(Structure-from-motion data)
+++

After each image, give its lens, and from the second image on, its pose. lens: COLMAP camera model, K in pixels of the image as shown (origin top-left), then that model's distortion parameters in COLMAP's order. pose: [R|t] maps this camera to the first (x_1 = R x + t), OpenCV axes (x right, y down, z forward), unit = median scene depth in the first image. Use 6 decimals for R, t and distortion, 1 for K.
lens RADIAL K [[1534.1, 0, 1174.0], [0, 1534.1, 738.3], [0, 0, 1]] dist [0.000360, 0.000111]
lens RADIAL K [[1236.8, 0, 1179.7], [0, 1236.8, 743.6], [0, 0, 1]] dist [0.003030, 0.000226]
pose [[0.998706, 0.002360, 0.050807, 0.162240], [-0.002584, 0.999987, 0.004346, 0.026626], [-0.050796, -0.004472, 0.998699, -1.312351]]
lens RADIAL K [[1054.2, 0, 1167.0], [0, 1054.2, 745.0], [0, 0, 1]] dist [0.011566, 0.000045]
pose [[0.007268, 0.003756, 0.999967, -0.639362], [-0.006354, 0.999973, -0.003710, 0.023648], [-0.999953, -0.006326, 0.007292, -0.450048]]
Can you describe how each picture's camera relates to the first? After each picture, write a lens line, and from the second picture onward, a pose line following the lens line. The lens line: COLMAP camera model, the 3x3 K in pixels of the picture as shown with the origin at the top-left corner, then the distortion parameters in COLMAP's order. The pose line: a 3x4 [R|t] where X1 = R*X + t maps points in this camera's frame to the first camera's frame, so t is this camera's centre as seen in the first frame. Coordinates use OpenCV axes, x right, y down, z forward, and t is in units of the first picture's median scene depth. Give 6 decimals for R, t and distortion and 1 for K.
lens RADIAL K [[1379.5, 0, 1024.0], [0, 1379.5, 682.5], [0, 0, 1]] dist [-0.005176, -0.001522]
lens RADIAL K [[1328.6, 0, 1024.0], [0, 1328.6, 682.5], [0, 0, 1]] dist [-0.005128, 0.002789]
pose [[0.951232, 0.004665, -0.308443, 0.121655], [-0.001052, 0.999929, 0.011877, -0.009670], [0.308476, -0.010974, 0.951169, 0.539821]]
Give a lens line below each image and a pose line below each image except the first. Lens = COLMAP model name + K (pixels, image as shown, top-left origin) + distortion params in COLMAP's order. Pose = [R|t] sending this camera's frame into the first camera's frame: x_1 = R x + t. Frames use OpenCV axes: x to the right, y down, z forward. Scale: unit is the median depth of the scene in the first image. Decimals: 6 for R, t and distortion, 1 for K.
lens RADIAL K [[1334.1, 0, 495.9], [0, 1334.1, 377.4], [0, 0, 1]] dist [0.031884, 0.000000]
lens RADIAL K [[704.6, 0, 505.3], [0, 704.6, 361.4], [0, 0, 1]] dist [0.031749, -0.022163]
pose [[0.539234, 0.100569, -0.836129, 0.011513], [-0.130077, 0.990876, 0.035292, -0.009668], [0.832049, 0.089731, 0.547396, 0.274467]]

+++

Brief →
Update the data from its beginning through the line containing "-0.006326, 0.007292, -0.450048]]", changing "decimals" to "decimal places" and leaving everything else as it is.

Task answer →
After each image, give its lens, and from the second image on, its pose. lens: COLMAP camera model, K in pixels of the image as shown (origin top-left), then that model's distortion parameters in COLMAP's order. pose: [R|t] maps this camera to the first (x_1 = R x + t), OpenCV axes (x right, y down, z forward), unit = median scene depth in the first image. Use 6 decimal places for R, t and distortion, 1 for K.
lens RADIAL K [[1534.1, 0, 1174.0], [0, 1534.1, 738.3], [0, 0, 1]] dist [0.000360, 0.000111]
lens RADIAL K [[1236.8, 0, 1179.7], [0, 1236.8, 743.6], [0, 0, 1]] dist [0.003030, 0.000226]
pose [[0.998706, 0.002360, 0.050807, 0.162240], [-0.002584, 0.999987, 0.004346, 0.026626], [-0.050796, -0.004472, 0.998699, -1.312351]]
lens RADIAL K [[1054.2, 0, 1167.0], [0, 1054.2, 745.0], [0, 0, 1]] dist [0.011566, 0.000045]
pose [[0.007268, 0.003756, 0.999967, -0.639362], [-0.006354, 0.999973, -0.003710, 0.023648], [-0.999953, -0.006326, 0.007292, -0.450048]]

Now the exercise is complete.